FAST COMPANY: Kickstarter may have kickstarted the crowdfunding movement, but it did so with arbitrary and capricious rules that embraced some projects while refusing to host others, and limited its own growth. But the company underwent a leadership change in late 2013, and last year reengineered itself as an integral part of the startup hardware boom. It saw two companies that started on its platform, Oculus and SmartThings, get acquired by Facebook and Samsung, for $2 billion and $200 million respectively. And it neared in on $1.5 billion in money pledged to projects.
The site’s old model was once summarized like this: “Kickstarter is not a store.” Founder Perry Chen wrote that in 2012, as a way to explain his many restrictions on what kind of projects could be posted on the site. At the time, Kickstarter looked particularly down on hardware, and was concerned with fostering art projects. But under new CEO Yancey Strickler, Kickstarter has launched deals with New York’s Museum of Modern Art, iTunes, and the video-game distribution company Steam to promote and distribute Kickstarter creations. The result is that Kickstarter is looking increasingly like not just a fundraising tool, but like a publishing and distribution system for creators. It’s also a way to differentiate Kickstarter’s brand from the As-Seen-on-TV quality of its nearest competitor, Indiegogo.
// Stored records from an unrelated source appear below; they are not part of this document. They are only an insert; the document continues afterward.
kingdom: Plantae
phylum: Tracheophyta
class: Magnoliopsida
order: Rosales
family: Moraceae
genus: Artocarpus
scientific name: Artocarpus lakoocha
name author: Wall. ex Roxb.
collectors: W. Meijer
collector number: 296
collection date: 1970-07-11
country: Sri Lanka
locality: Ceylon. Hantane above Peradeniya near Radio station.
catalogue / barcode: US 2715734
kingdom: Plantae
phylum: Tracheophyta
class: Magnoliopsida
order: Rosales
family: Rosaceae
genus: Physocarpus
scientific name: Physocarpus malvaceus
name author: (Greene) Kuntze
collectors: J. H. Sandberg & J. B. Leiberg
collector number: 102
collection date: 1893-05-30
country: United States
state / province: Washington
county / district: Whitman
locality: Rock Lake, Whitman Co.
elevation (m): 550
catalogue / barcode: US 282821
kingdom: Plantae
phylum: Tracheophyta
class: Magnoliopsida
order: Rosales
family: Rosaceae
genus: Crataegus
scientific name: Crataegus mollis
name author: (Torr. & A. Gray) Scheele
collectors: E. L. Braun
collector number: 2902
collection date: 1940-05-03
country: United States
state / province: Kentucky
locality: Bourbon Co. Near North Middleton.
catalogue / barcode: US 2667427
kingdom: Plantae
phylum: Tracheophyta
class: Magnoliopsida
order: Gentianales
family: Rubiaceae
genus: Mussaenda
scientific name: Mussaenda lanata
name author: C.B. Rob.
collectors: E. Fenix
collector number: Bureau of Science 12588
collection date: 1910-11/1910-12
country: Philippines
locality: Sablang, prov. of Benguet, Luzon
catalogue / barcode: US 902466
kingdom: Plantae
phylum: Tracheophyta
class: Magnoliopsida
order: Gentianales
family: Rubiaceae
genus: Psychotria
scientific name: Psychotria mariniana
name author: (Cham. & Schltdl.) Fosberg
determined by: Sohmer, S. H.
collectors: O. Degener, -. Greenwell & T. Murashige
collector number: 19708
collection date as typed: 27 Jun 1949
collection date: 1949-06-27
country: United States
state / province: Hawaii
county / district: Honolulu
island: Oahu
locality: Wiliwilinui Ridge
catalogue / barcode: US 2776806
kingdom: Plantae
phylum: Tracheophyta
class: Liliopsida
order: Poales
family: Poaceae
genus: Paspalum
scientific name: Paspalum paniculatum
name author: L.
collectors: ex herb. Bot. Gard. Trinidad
So far, the looser approach doesn’t seem to have resulted in a Kickstarter that’s any less welcoming to its original vision of small-scale, idiosyncratic artistic efforts. It expanded its annual film festival of Kickstarter-funded movies to Los Angeles, and held a block party open to anyone, where it launched its first-ever art gallery. With funding raised through Kickstarter, the popular podcast 99% Invisible was able to create an entire podcasting network called Radiotopia. And Strickler’s own campaign pledges provide a snapshot of Kickstarter diversity: He’s personally supported more than 1200 projects, including a comic book about cheap travel and a documentary about music in South Africa’s apartheid prisons—and, of course, gadgets like the Coolest Cooler, a cooler/blender/speaker/recharger that took in $13.2 million in pledges. That take is a Kickstarter record, for now.